16. ANSWER B. Early detection of cancer when the cells may be premalignant and potentially curable would be most beneficial. However, a tumor must be 1 cm in diameter before it’s detectable on a chest x-ray, so this is difficult. A bronchoscopy may help identify cell type but may not increase survival rate. High-dose chemotherapy has minimal effect on long-term survival. Smoking cessation won’t reverse the process but may help prevent further decompensation.
17. ANSWER C. A small area of tissue close to the surface of the lung is removed in a wedge resection. An entire lung is removed in a pneumonectomy. A segment of the lung is removed in a segmental resection and a lobe is removed in a lobectomy.

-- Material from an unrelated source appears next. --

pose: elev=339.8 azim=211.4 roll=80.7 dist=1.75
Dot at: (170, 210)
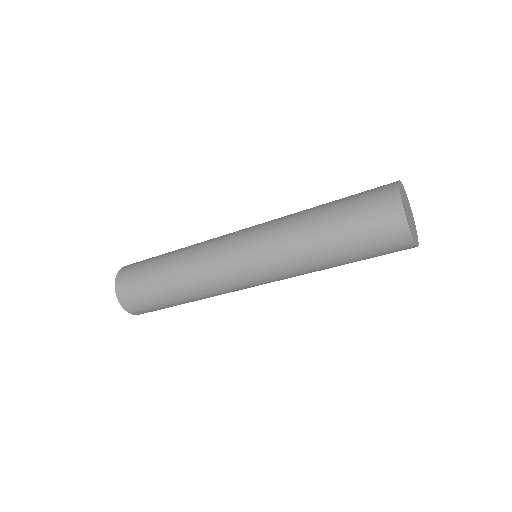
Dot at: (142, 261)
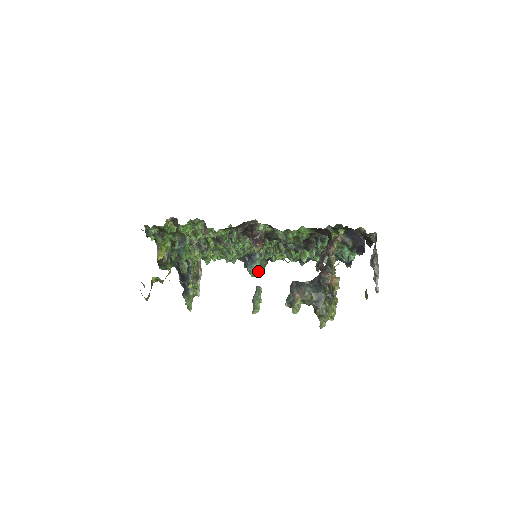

18. ANSWER D. The remaining lobe or lobes overexpand slightly to fill the space previously occupied by the removed tissue. The diaphragm is carried higher on the operative side to further reduce the empty space. The space can’t remain “empty” because truly empty would imply a vacuum, which would interfere with the intrathoracic pressure changes that allow breathing. The surgeon doesn’t use a gel to fill the space. Serous fluid overproduction would compress the remaining lobes, diminish their function and possibly, cause a mediastinal shift.
19. ANSWER B. The goal of surgical resection is to remove the lung tissue that has a tumor in it while saving as much surrounding tissue as possible. It may be necessary to remove alveoli and bronchioles, but care is taken to make sure only what’s absolutely necessary is removed.
20. ANSWER D. If the client’s preexisting pulmonary disease is restrictive and advanced, it may be impossible to remove the tumor, and the client may have to be treated with on;t chemotherapy and radiation.